Nora has the same approach.

“One of my favourite verses in the Qur’an is in Surah Al-Hujurat when God talks about how from Adam and Eve God created many tribes so that they may know one another, not so that they may despise one another. This word ‘know’ is a very passionate ‘know’, a very active ‘know’. It means to almost embrace that person.

“This is really God’s wisdom and God’s plan to make us different so we do engage with one another. I’m very inspired by that.”

Blessed are the peacemakers

“Unfortunately the media pits Muslims and Christians against one another,” says Nora, “but it doesn’t have to be like that. Muslims and Christians have been cooperating since the origins of Islam. Muhammad received counsel from a Christian monk throughout his life.
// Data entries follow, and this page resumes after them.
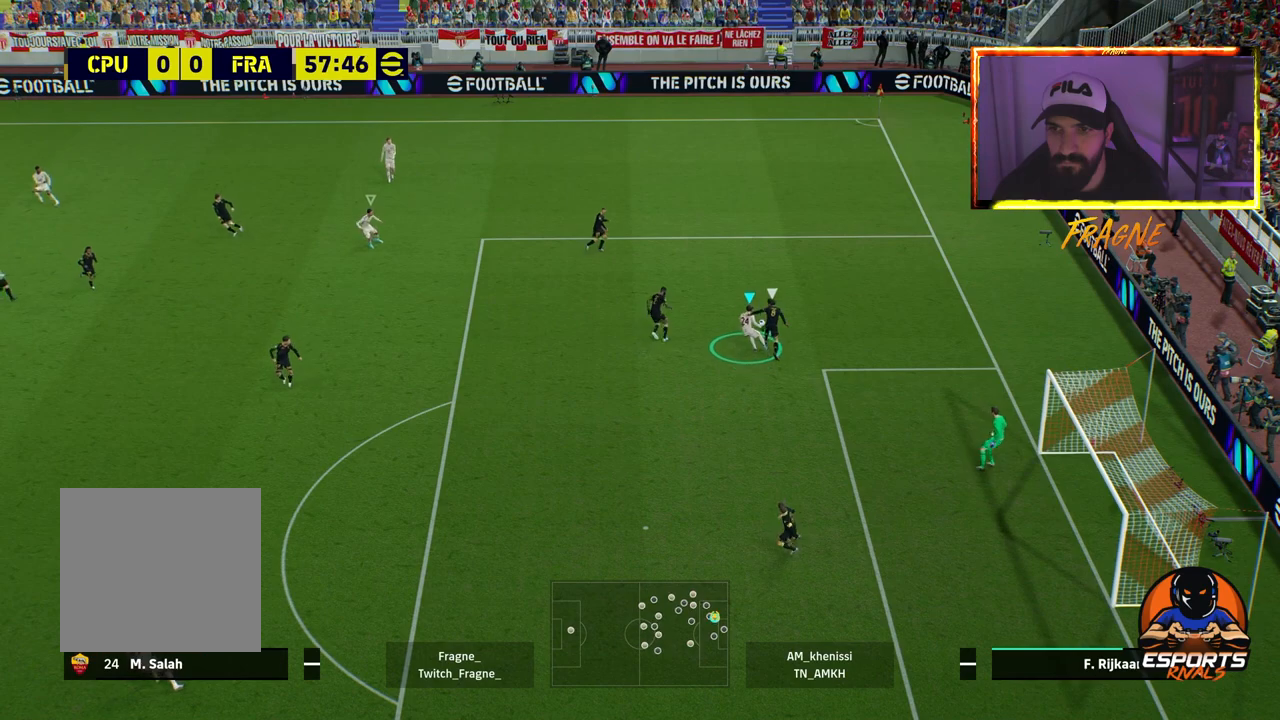
{"buttons": ["L2", "R2"], "left_stick": "up", "right_stick": "center", "events": [[117, "left_stick", "up"]]}
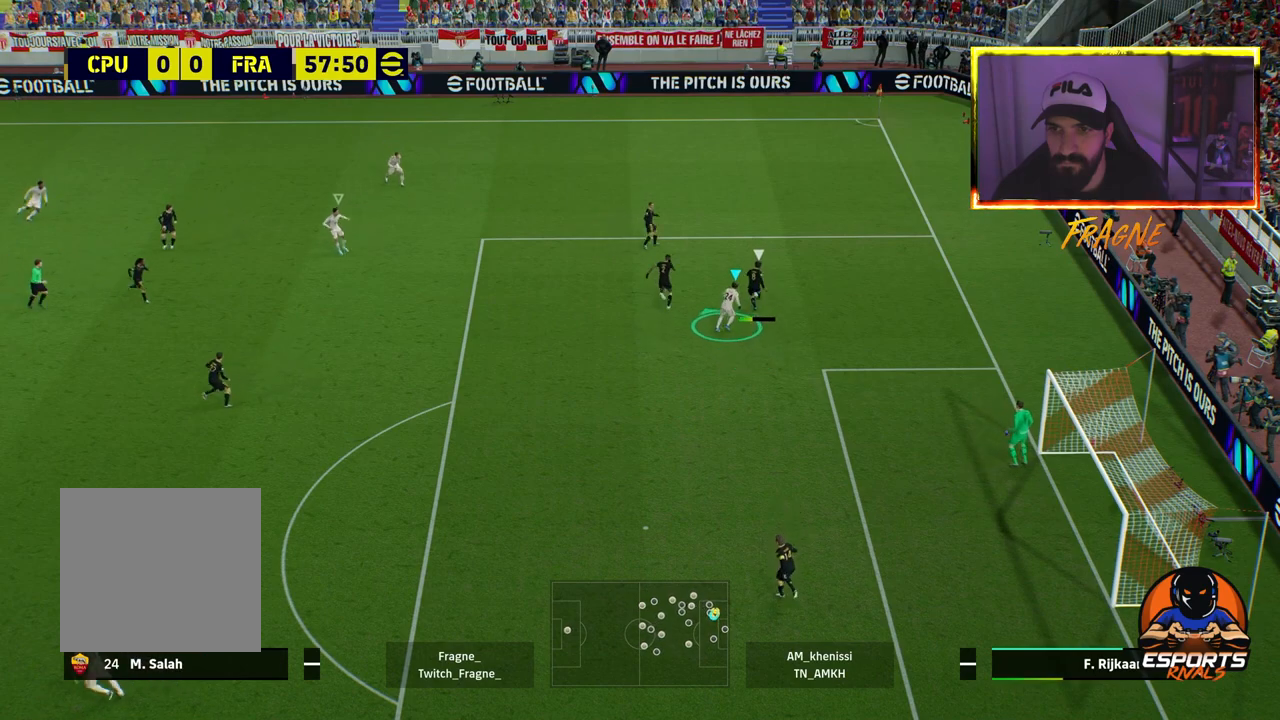
{"buttons": ["CROSS", "R2"], "left_stick": "up-right", "right_stick": "center", "events": [[67, "CROSS", "down"], [67, "L2", "up"], [133, "left_stick", "up-right"], [167, "L1", "down"], [317, "L1", "up"]]}
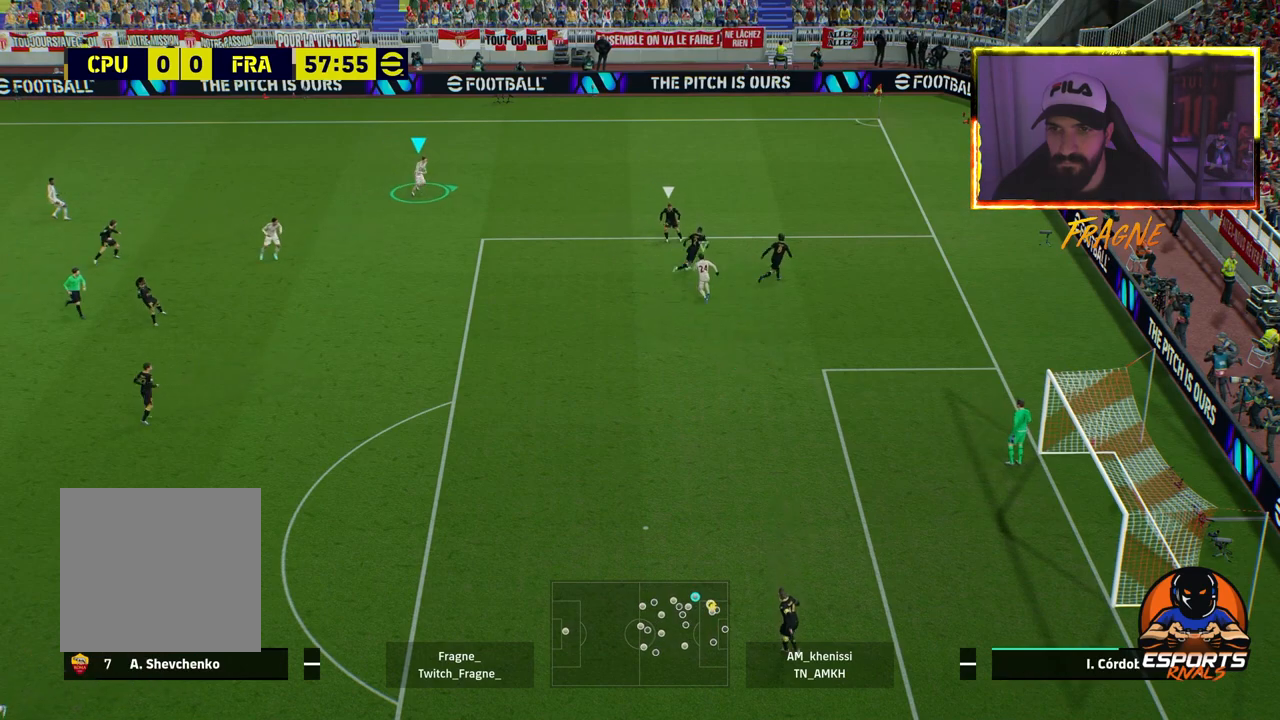
{"buttons": ["L2", "R2"], "left_stick": "up-right", "right_stick": "center", "events": [[400, "CROSS", "up"], [467, "L2", "down"]]}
“I think that as we get to the root of all religious faith and if people just start engaging and talking with one another they would really see so much commonality. The commonality is really based on this concept of compassion. For example in Islam every chapter of the Qur’an starts off with ‘In the name of God, the most gracious and compassionate’. Before I eat, before I drink, before I do anything I say this, because I am supposed to be an embodiment of love and compassion myself.

“If there’s anything that’s really just changed me as a person, it’s knowing the beatitudes. That’s what it’s all about. It’s the theme for service and life and I go around telling everybody. I have it on my fridge. I just think it’s so poignant. It’s exactly what life should be,” says Nora.

Heather says, “The beatitudes don’t just say ‘Blessed are the peacemakers who happen to be Christian’. Blessed are the peacemakers—full stop!”